- EXCERPT TO READ:
From Galleries to Game Night
Art-themed board games inspired by creativity, collecting, and competition
As many people are still enjoying the summer break, this felt like a good moment to start the year with an overview of art-themed board games to play with friends and family. Broadly, these games fall into two categories: (1) simulations of the art world, including galleries, auctions, and the art market, and (2) games focused on curating collections or creating artworks.
My top picks are Modern Art and Art Society, where auctions produce tension, negotiation, and changing values that keep every round engaging, while the rules are easy enough to grasp and quick to teach.
Canvas is well suited to players looking for a shorter, less competitive game that rewards creativity, while Hues and Cues is a great lighter option for something quick and social.
All scores are out of 10 and come from BoardGameGeek, generally considered the most authoritative board-game database.
Modern Art
BGG Score: 7.5 | Released: 1992 | Playing Time: 45 min
A classic auction game where players both sell and bid on artworks, using a variety of auction formats that create constant interaction and shifting incentives. It remains one of the best demonstrations of how prices in the art world are driven as much by timing and confidence as by taste.

[Collected data]

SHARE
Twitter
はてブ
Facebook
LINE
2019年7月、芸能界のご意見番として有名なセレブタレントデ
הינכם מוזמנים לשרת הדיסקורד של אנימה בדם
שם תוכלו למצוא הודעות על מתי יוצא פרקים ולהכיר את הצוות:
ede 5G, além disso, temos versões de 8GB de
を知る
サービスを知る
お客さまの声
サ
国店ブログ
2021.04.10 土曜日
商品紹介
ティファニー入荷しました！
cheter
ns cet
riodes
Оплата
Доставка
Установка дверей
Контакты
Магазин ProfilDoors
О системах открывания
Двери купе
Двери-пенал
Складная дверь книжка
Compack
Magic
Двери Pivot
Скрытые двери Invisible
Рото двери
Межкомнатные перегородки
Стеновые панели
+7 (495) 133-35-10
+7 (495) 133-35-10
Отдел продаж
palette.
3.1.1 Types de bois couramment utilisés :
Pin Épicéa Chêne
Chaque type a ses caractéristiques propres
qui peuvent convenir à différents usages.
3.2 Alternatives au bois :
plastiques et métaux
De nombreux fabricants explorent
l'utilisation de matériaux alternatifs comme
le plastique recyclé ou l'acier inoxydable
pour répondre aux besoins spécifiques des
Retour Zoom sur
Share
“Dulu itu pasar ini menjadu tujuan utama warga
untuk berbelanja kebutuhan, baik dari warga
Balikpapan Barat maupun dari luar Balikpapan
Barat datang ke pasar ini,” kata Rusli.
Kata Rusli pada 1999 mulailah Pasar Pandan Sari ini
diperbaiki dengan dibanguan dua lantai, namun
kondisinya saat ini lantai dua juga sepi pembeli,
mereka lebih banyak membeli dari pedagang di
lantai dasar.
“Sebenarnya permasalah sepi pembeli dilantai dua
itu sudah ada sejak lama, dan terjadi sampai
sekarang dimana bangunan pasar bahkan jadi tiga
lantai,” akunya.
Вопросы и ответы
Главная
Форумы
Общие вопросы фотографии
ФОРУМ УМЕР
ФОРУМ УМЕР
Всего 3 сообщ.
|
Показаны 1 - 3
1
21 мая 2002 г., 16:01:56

- TASKS TO COMPLETE:
• a. Copy the stretch of the board game overview from "From Galleries to" through "or creating artworks.".
• b. List every board game that the board game overview names by title.

- SOLVED PROBLEMS:
• a.
From Galleries to Game Night
Art-themed board games inspired by creativity, collecting, and competition
As many people are still enjoying the summer break, this felt like a good moment to start the year with an overview of art-themed board games to play with friends and family. Broadly, these games fall into two categories: (1) simulations of the art world, including galleries, auctions, and the art market, and (2) games focused on curating collections or creating artworks.

• b. Modern Art, Art Society, Canvas, Hues and Cues